SingleStore DB

SQL Pushdown

The singlestore-spark-connector has extensive support for rewriting Spark SQL and dataframe operation query plans into standalone SingleStore queries. This allows most of the computation to be pushed into the SingleStore distributed system without any manual intervention. The SQL rewrites are enabled automatically but can be disabled using the disablePushdown option. We also support partial pushdown in the case where certain parts of a query can be evaluated in SingleStore and certain parts need to be evaluated in Spark.

SQL Pushdown is either enabled or disabled on the entire Spark Session. If you want to run multiple queries in parallel with different values of disablePushdown, make sure to run them on separate Spark Sessions.

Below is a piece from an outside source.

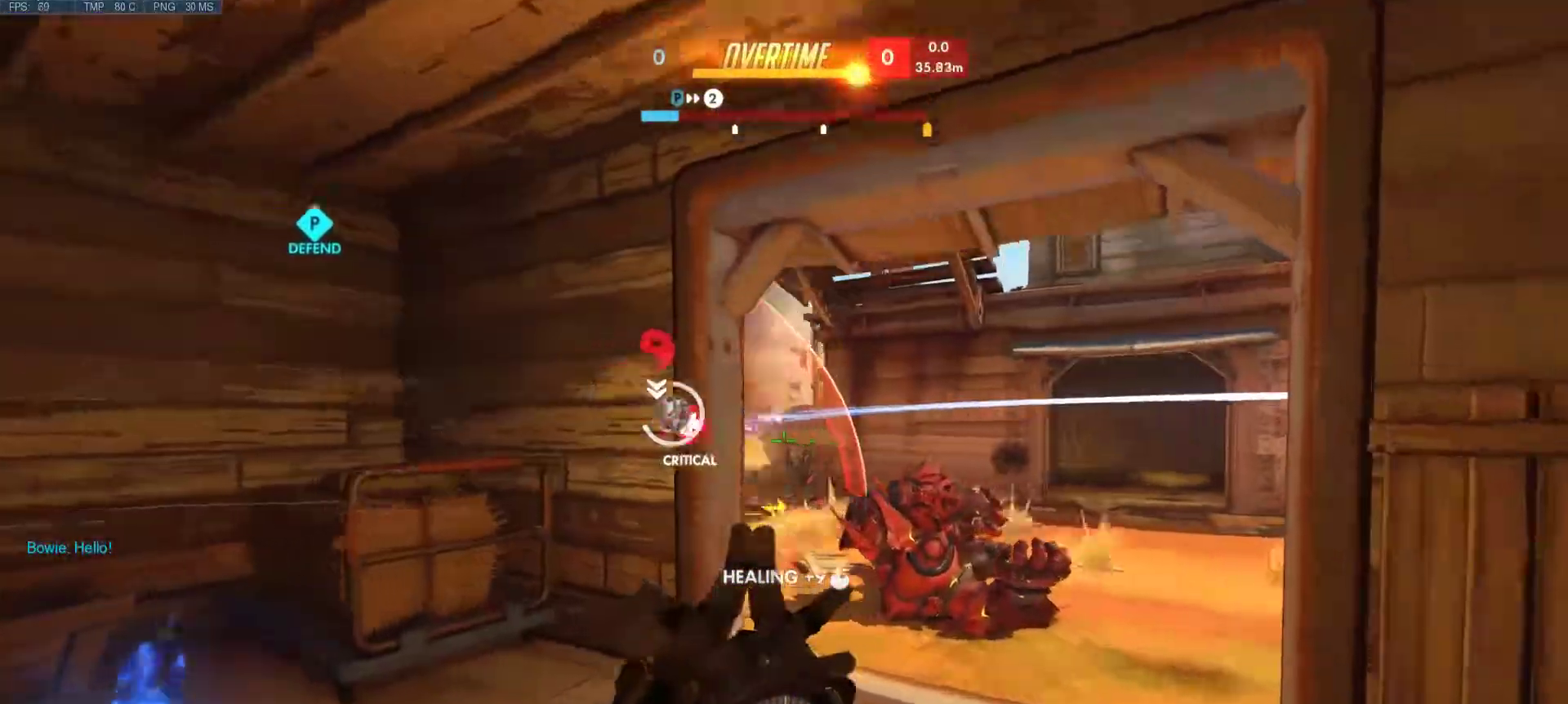
{"keys": [], "mouse": [], "events": [[283, "d", "up"], [283, "mouse_mb5", "down"], [367, "mouse_mb5", "up"], [467, "w", "up"]]}
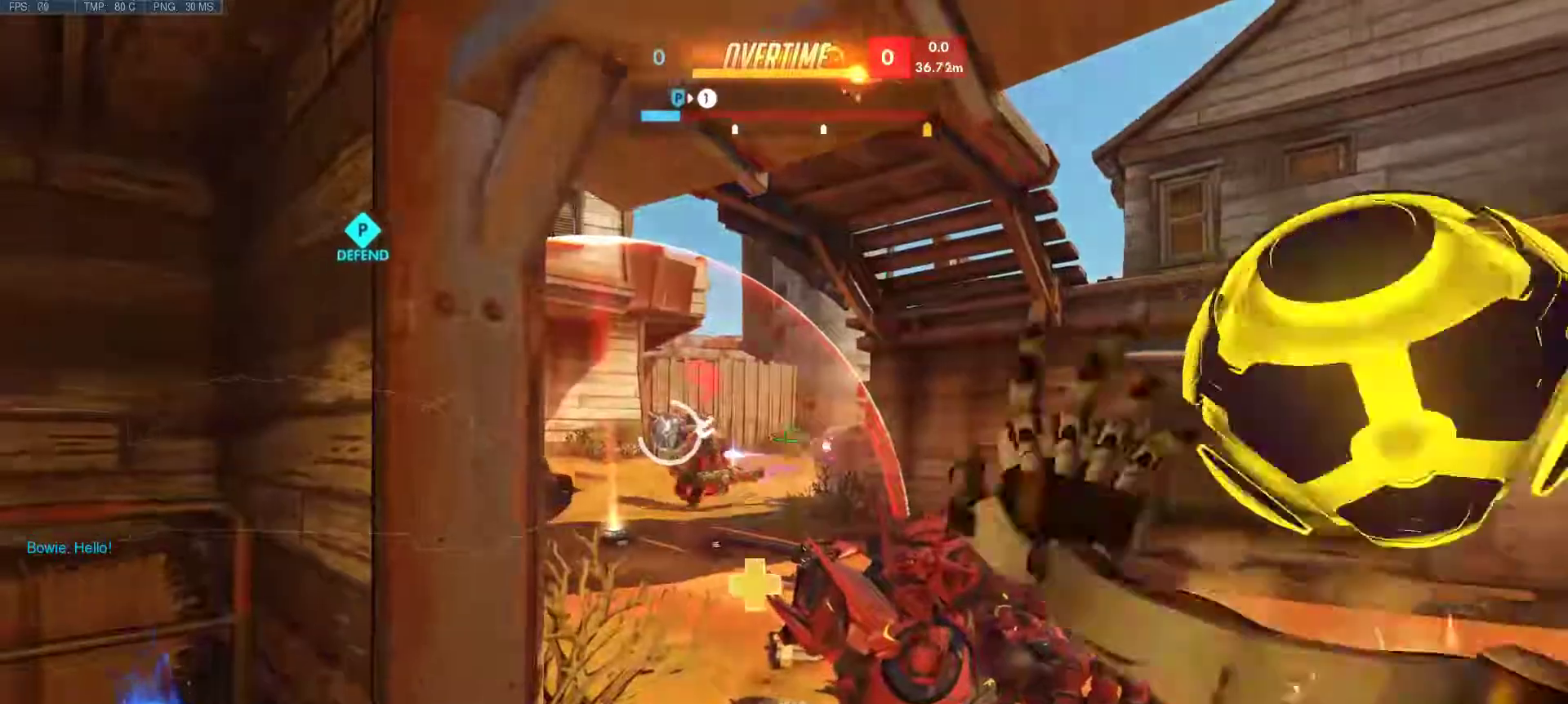
{"keys": ["a", "d", "s"], "mouse": ["left"], "events": [[50, "a", "down"], [100, "a", "up"], [100, "mouse_mb5", "down"], [200, "a", "down"], [200, "mouse_mb5", "up"], [283, "s", "down"], [333, "mouse_left", "down"], [383, "d", "down"]]}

We currently support most of the primary Logical Plan nodes in Spark SQL including: Project, Filter, Aggregate, Window, Join, Limit, Sort.

We also support most Spark SQL expressions. A full list of supported operators/functions can be found in the file ExpressionGen.scala.

The best place to look for examples of fully supported queries is in the tests. Check out this file as a starting point: SQLPushdownTest.scala.

SQL Pushdown Incompatibilities
  • ToUnixTimestamp and UnixTimestamp handle only time less then 2038-01-19 03:14:08, if they get DateType or TimestampType as a first argument

  • FromUnixTime with default format (yyyy-MM-dd HH:mm:ss) handle only time less then 2147483648 (2^31)